++++ GIVEN PASSAGE ++++

# my wedding journal slight update



## Mrs Liamxxs

Well first off..a little bit of back ground info on me and my OH,

My name is Katherine (kat for short), i am 25 years old, full time mother of 3 gorgeous children, Gareth 5yrs old, Jessica 2 yrs old and Leland 7 weeks old who i love so bloody much, i am also full time carer for my mum, my partner is called Liam (hence the name mrsliamxxs) he is also 25 years old, he is unable to work at the minute due to a neck injury, we have met on an internet chatroom :blush:, we had been talking for quite a few months before we met face to face and we have been together ever since, and that was 21st May 2004

We are going to be married at Mere Hall registry office here in Bolton on 21st May this year.

My bridesmaid are going to be my best freind as my MOH and my sister, my flower girls are my daughter, my neice and my god daughter. My pageboys are my two sons and my nephew, usher will be my younger brother and Oh is undecided on who will be his best man. We have sorted out the venue for the wedding reception, it will be in our local pub (which is lovely and newly decorated) which is owned by good freinds of mine who have said that they will do my reception and buffet and also let us use their big marquee free of charge which is awefully nice of them 

*The bridesmaid dresses, colour theme and pageboy/flowergirl outfits*

We have decided that we want a white/cream,pink and purple wedding colour theme, the flowergirls will have pink dresses, the page boys will hopefully have cream suits https://cgi.ebay.co.uk/ws/eBayISAPI...832&var=460014720639&ssPageName=STRK:MEWAX:IT, my bridesmaids are wearing purple (have already ordered one which is on its way and hopefully getting the other one 2morrow), the best man, usher, and my dad will have a pink waist coat and cravat to match along with liams

*The wedding cake*

I have chosen a gorgeous wedding cake that is 3 tier wedding cake in white sponge with pink and purple ribbon going the edges with pink, white and purple butterflies on it, it is being made for me by a freinds cousin who owns his own cake business, and must say his work is out of this world

*MY WEDDING DRESS!!!!!!*

I have seen my dream wedding dress that i have fallen absolutely in love with (love it so much that i actually dream about it :blush) This dress is inthe price region of £65-£100 from where i am getting it from (custom made in china) but if i was to buy the same dress in a shop over here in the uk it would cost me in excess of over a thousand pounds ( would love to post a pic of it but Oh likes to have a nosey at what im doing on BnB lol)

well thats everything for now i think, will keep updating as things are sorted/ordered/arrive xx


----------



## honeybee2

oooo cant wait to hear more! not long to go either! Are you doign your own vows?


----------



## Mrs Liamxxs

honeybee2 said:


> oooo cant wait to hear more! not long to go either! Are you doign your own vows?

++++ STUDY MATERIAL ++++

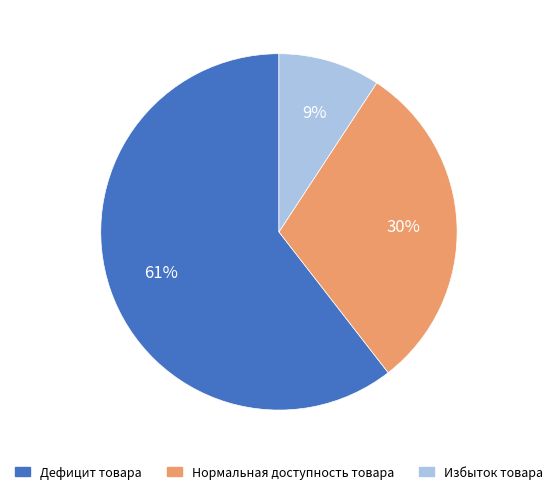

Is there any slice that represents more than half of the pie?

Yes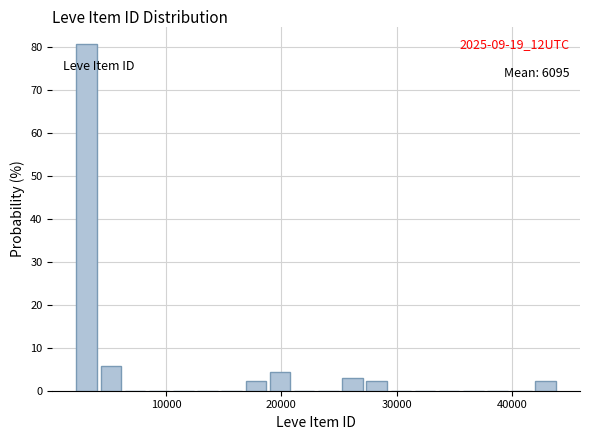

Around what value on the x-axis is the tallest bar? Give the approximate position of its centre, as read against the axis.

3000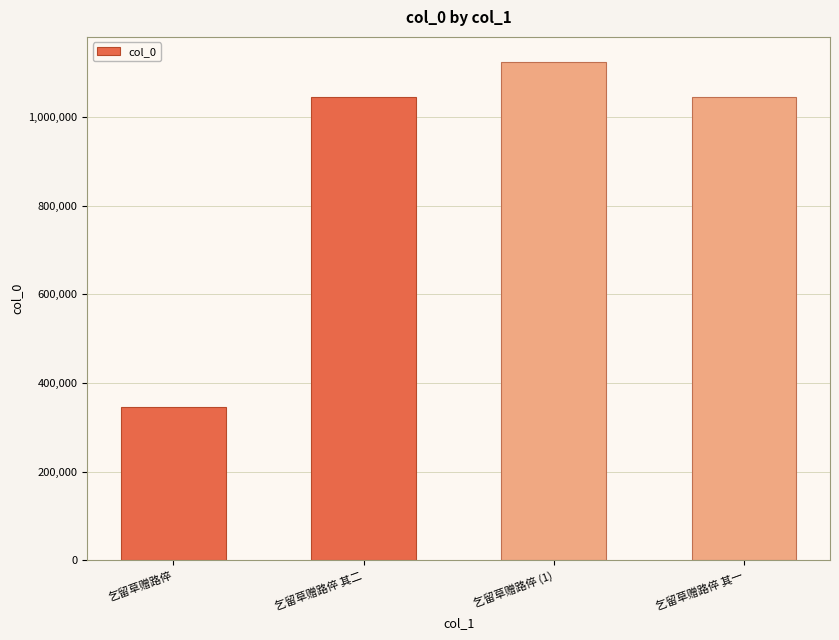

What is the average value?

890358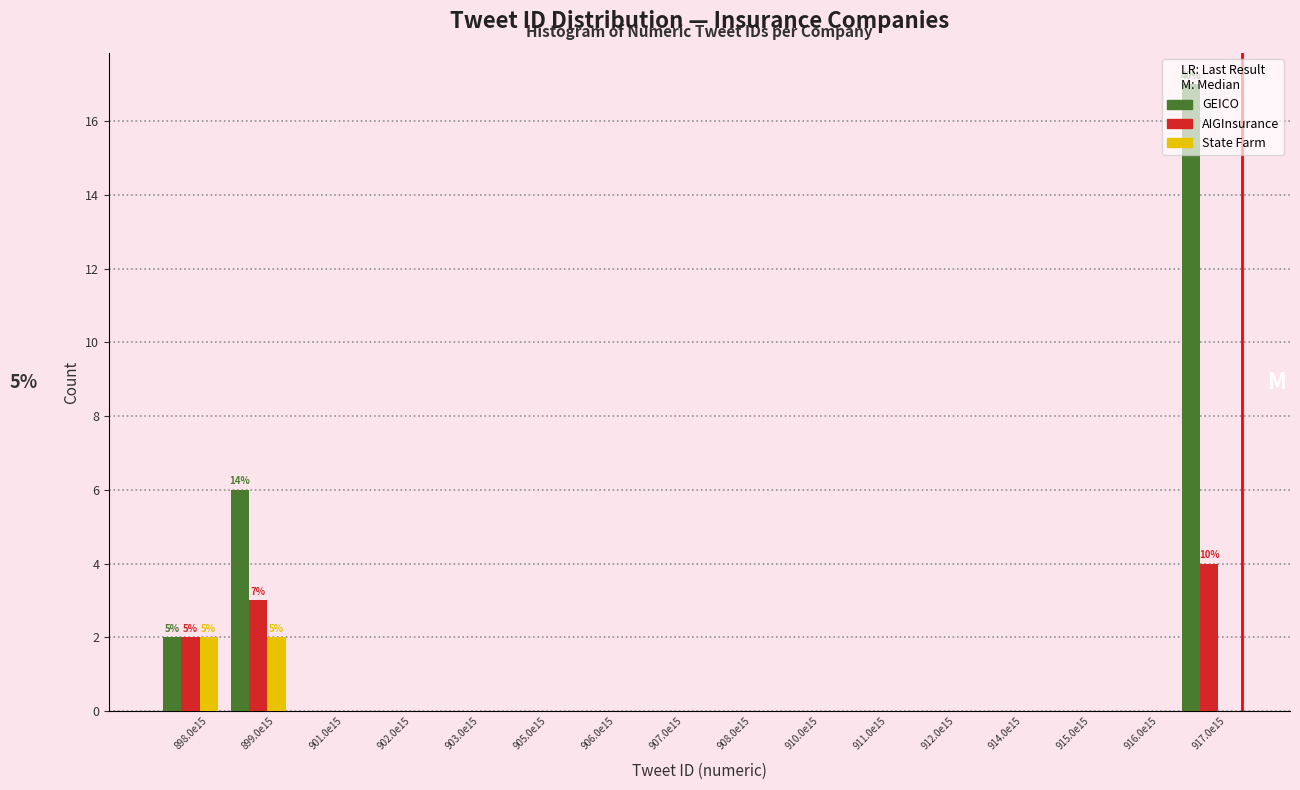

What is the sum of all State Farm values?

4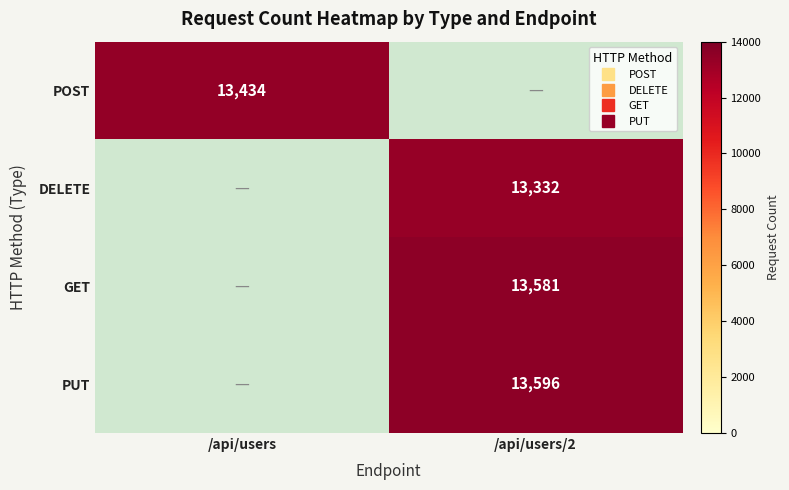

Which category has the lowest value across all series?

/api/users/2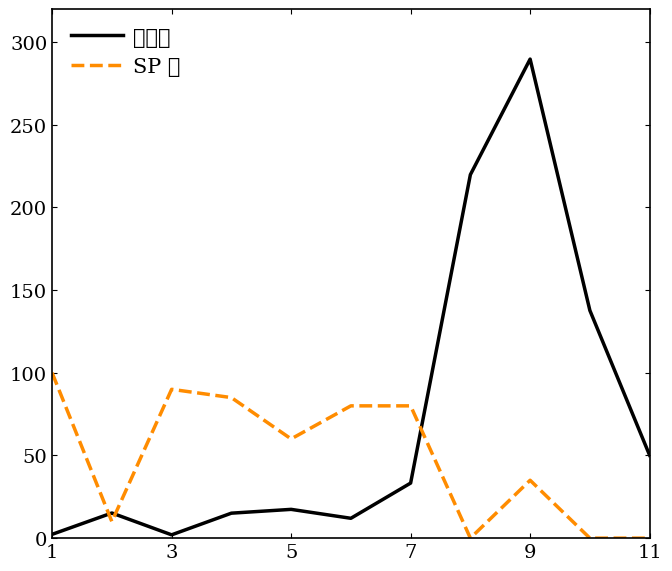

Which category has the highest value across all series?

9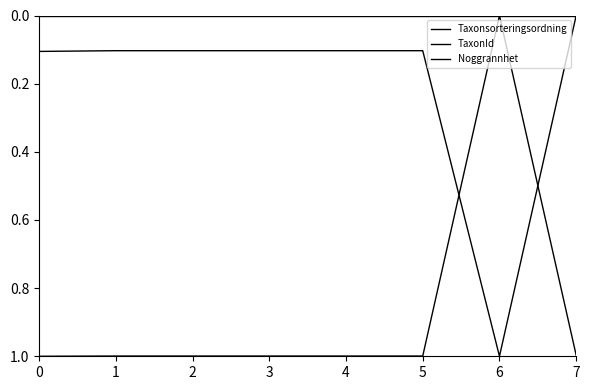

Does the chart have visible grid lines?

No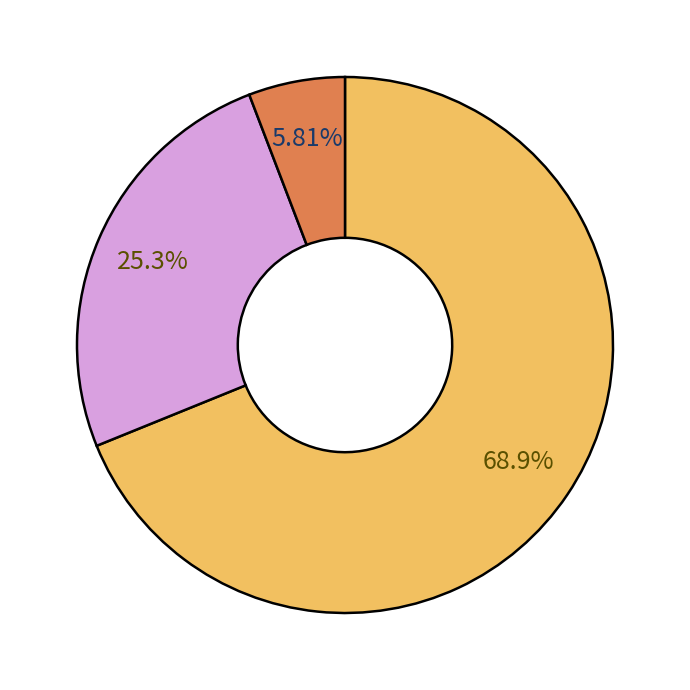

Count the number of slices in the pie.

3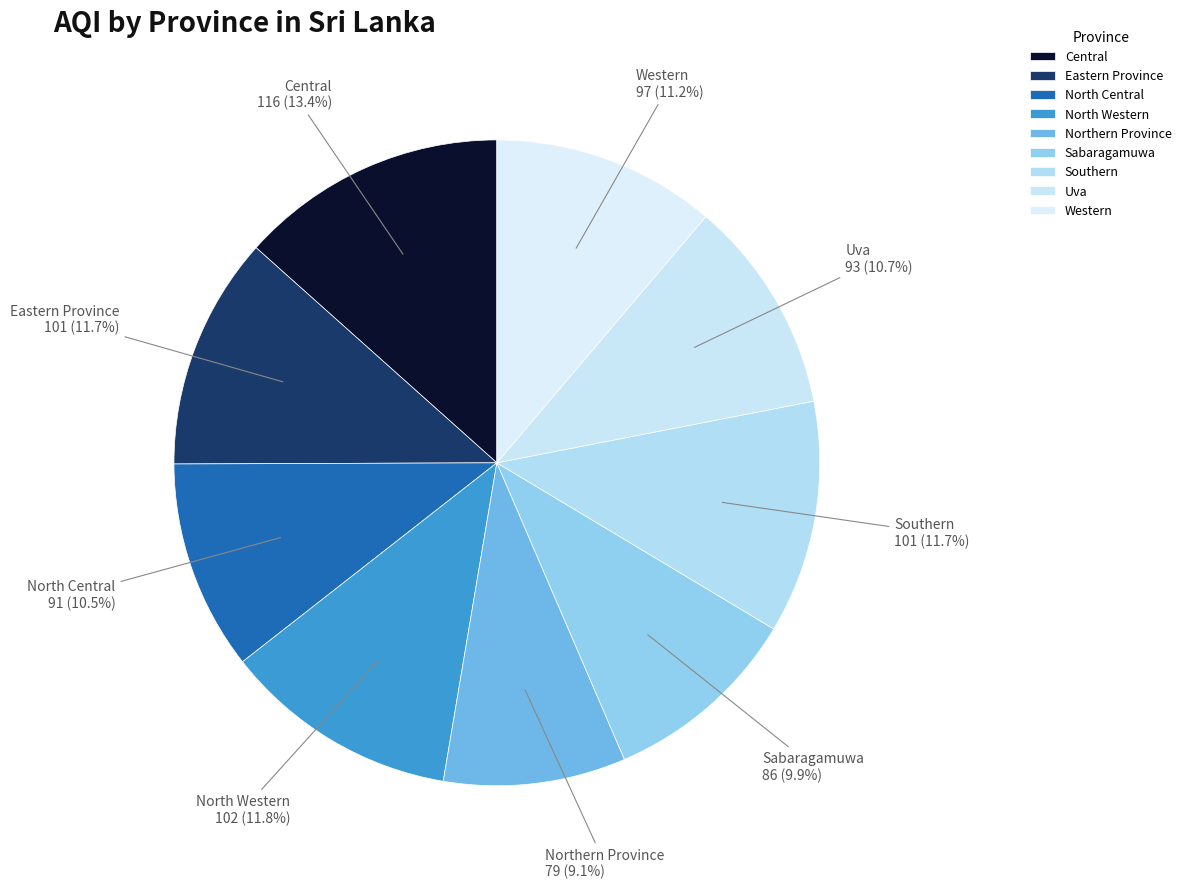

What is the smallest slice in the pie chart?

Northern Province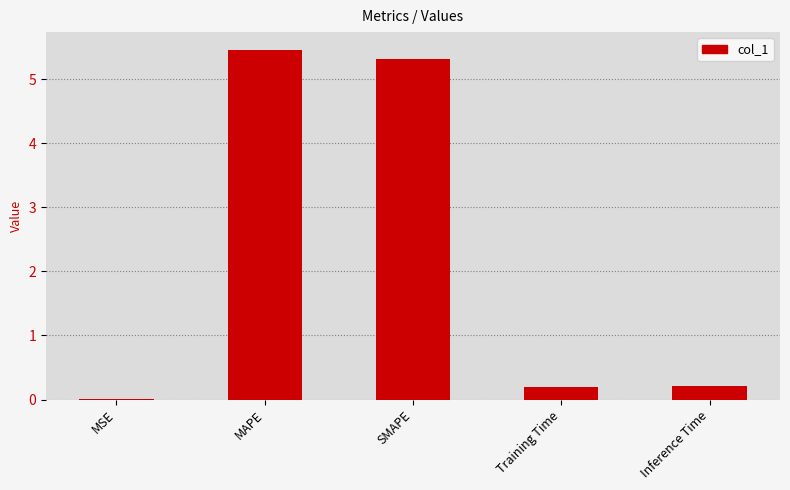

Which has a higher value, MSE or SMAPE?

SMAPE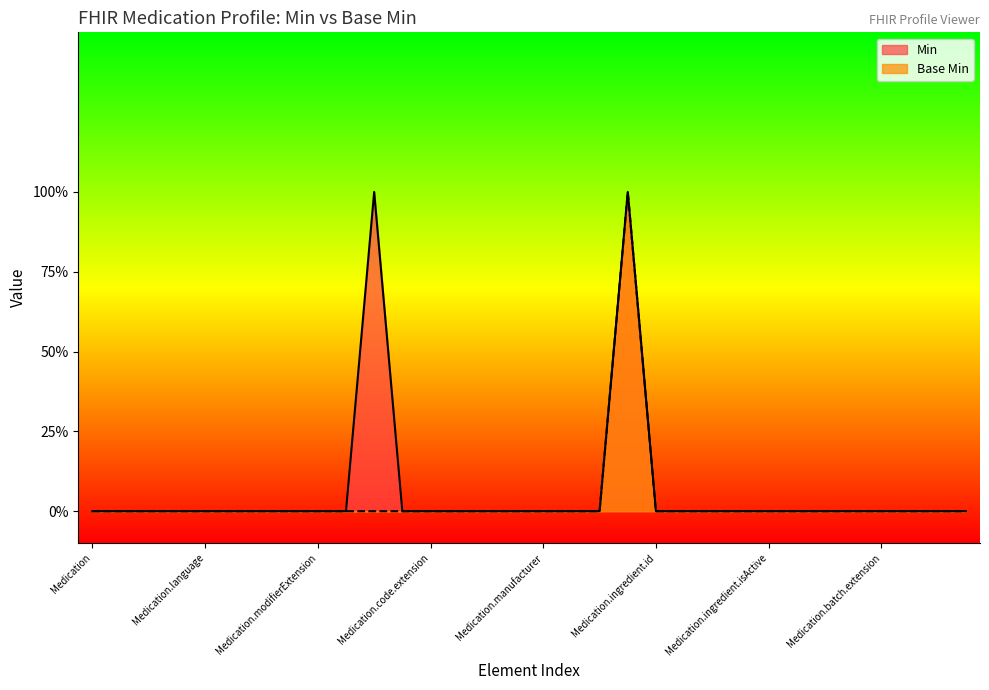

True or false: Min and Base Min cross at least once.

False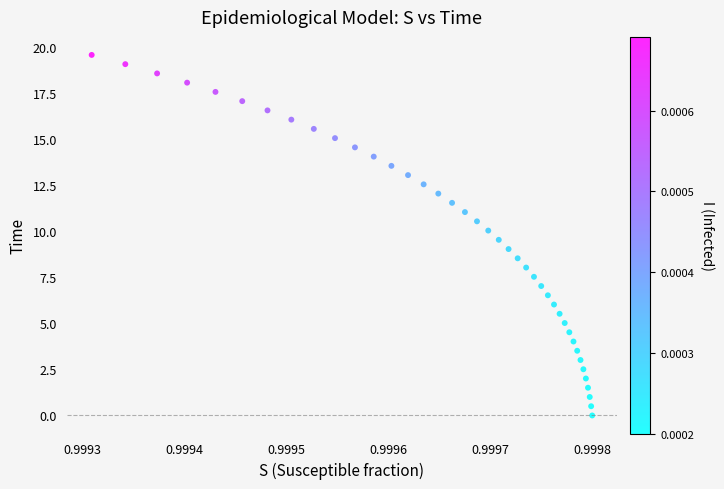

What is the range of Y values (max minus min)?

19.6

++++

PROMPT - Continue the wedding journal forum thread from its last line.

YOUR RESPONSE -
I had thought about it, but Liam is the really soppy sort of person and he wouldnt be able to say what he wanted through crying, i dont think he will be able to say the normal vows without crying lol xx


----------



## honeybee2

ahhh! My Oh is the exact opposite! He doesnt wana do his own vows- so we're including some poems etc xx


----------



## Mrs Liamxxs

We have decided to just go with the short traditional vows, that way there is less time for him to cry lol and i have a really big phobia of being watched constantly for more than 5 minutes so it makes it alot easier for me, i get nervous just thinking about it xx


----------



## honeybee2

I know what you mean. Im trying to forget my fears of that though so I can enjoy and make the ceremony a prominent feature in the day. Hopefully it'll last for half hour at least x


----------



## Mrs Liamxxs

the vows and ceremony that we have gone for will last for about 10-15 minutes...then there is signing the register and people taking pics of us signing the register and all that hooha so we will be in there for about the same amount of time as you lol xx


----------



## honeybee2

Oh ye I forgot about all that- Im hoping the whole thing will last an hour to be fair- just want to make a deal out of it as its the reason we are there after all!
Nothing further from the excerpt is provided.